Lord, we ask for Your mercies upon every world leader as they grapple with the multiplicity of disasters being experienced. Lord, turn the hearts of humankind to You and help them to know the true God.  

The Honourable Prime Minister of Jamaica Andrew Holness, Minister of Health and Wellness, Christopher Tufton, Minister of Finance and the Public Service, Nigel Clarke, health workers and support staff, Minister of Education, Youth and the Environment, Fayval Williams. Minister of National Security, Horace Chang and his team, Minister of Justice, Delroy Chuck. We remember also the judges in our congregation: Paula Blake Powell and Grace Henry McKenzie.
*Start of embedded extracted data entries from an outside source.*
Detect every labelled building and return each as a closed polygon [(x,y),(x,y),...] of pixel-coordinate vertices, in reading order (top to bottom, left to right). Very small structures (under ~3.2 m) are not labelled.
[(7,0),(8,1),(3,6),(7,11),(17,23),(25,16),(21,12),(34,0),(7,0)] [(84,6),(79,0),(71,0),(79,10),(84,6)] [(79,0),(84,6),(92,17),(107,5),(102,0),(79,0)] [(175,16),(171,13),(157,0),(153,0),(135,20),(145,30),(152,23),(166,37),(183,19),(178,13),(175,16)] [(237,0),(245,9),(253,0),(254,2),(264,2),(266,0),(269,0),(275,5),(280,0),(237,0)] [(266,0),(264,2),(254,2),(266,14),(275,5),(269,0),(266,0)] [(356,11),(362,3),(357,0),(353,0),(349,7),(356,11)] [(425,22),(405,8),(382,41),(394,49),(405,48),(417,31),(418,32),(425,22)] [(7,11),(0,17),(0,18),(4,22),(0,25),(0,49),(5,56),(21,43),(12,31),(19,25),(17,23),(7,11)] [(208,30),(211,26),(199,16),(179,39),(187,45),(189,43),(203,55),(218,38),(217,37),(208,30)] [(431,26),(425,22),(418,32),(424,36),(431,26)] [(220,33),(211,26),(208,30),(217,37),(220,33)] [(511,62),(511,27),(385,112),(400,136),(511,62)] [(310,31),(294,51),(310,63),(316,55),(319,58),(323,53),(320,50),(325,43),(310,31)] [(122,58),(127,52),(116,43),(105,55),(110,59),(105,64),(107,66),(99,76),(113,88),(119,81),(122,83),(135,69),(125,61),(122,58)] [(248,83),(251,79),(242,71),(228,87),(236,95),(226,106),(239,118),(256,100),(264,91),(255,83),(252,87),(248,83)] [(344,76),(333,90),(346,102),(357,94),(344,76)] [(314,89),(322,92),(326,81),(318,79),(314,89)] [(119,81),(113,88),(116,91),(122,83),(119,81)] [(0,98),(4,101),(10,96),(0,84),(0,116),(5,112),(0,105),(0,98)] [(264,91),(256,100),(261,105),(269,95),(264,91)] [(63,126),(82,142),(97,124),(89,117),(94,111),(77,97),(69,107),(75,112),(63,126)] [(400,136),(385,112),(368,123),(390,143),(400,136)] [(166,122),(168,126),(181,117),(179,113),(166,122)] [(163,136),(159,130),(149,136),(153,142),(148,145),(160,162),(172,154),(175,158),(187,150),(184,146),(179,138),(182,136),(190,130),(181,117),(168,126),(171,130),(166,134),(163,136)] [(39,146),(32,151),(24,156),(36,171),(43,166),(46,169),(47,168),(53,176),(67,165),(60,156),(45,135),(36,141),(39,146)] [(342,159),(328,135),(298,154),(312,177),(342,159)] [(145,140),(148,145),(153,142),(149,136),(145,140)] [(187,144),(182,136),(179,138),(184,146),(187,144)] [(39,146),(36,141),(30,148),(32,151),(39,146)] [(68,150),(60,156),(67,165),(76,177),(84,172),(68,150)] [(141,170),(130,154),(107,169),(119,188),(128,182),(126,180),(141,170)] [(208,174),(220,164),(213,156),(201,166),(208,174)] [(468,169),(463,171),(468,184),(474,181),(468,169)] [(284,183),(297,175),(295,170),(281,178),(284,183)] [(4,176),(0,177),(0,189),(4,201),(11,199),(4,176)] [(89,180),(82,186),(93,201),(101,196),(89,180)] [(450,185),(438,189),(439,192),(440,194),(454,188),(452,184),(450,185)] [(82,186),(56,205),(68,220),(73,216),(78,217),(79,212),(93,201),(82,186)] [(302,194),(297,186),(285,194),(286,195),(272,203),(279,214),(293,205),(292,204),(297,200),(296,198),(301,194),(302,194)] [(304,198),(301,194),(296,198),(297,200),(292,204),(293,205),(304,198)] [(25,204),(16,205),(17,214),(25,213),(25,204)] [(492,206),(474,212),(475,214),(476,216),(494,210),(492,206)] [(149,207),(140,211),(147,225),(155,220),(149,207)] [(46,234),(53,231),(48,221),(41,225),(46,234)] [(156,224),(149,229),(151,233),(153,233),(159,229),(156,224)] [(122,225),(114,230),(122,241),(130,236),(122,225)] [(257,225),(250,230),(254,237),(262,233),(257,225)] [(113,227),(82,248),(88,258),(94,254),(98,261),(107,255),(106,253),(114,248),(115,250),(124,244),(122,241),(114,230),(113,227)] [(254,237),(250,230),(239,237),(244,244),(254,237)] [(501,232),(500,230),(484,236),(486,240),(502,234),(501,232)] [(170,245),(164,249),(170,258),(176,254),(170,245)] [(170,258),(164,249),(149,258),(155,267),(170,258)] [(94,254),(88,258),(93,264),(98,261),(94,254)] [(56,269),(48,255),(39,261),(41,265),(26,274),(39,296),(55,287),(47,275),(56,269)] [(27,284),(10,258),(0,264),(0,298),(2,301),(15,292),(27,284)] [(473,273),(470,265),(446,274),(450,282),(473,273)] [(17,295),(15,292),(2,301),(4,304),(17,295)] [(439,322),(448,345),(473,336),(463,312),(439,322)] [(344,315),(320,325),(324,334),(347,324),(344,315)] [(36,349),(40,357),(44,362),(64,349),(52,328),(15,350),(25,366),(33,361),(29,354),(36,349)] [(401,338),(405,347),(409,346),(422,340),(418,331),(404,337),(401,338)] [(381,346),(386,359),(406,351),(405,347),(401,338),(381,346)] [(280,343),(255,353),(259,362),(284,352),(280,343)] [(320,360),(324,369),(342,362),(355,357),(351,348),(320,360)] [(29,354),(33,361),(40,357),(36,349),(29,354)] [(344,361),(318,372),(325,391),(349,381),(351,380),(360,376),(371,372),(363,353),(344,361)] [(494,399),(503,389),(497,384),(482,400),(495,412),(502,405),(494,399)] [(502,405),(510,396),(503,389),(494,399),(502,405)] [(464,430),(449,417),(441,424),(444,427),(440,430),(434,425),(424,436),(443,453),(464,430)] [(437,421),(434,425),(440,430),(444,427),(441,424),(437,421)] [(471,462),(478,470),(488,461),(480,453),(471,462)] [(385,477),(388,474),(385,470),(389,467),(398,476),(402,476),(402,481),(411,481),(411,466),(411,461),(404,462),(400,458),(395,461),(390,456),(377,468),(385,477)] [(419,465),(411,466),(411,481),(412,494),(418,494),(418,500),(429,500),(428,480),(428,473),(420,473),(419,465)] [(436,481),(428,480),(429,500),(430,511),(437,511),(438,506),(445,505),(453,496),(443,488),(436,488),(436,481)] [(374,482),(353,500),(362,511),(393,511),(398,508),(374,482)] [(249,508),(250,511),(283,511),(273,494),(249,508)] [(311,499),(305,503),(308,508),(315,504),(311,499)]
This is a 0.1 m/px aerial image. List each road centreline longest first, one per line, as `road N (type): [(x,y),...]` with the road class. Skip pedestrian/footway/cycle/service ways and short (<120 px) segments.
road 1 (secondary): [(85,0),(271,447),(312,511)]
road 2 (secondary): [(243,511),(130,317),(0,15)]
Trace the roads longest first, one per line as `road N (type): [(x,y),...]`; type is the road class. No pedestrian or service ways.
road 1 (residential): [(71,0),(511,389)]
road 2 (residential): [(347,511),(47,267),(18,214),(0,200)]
Lord, as we face the issue of crime and violence, we continue to ask for Your divine intervention. Dear God, deliver and protect us from the schemes and strategies of criminal acts that threatens us. Help us dear Lord.

Lord, we pray for those who are physically and emotionally hurting in one way or another. We ask for Your deliverance and restoration. You understand our pain and sufferings. Today, we cast our cares on You and ask for Your healing.

Lord, we remember those among us who are on the usual sick and shut-in list, as well as Sisters Iris Lawrence, Lelith James, Jennifer Nicholson, Virginia Muir, Marville (Cherry) Murray (Sister Iris Lawrence’s daughter), Janet Chen-Young, Joyce Bailey, Lucille Alexander, Jhada Graham, Ethlyn Atkins, Cherrie Lee, Brother George Gabbidon, and Andrew Robinson (Sister Claire Robinson’s son), Brother Danville Japp’s father, Mr. Isaiah Japp, and any family member who is currently struggling with the Covid-19 virus. We mention especially our Sister Rachael Dixon and her family members in Mandeville who are fighting the battle of the Covid-19 disease.

Lord, we remember those who are mourning, especially our Sisters Sandra Bucknor Jones, Sharon Lynch and Jehan Johnson, as well as Brother Andrew Getton.

Help us O Lord.

Fill us with Your peace and embrace us with Your love as we give thanks, in Jesus’ name.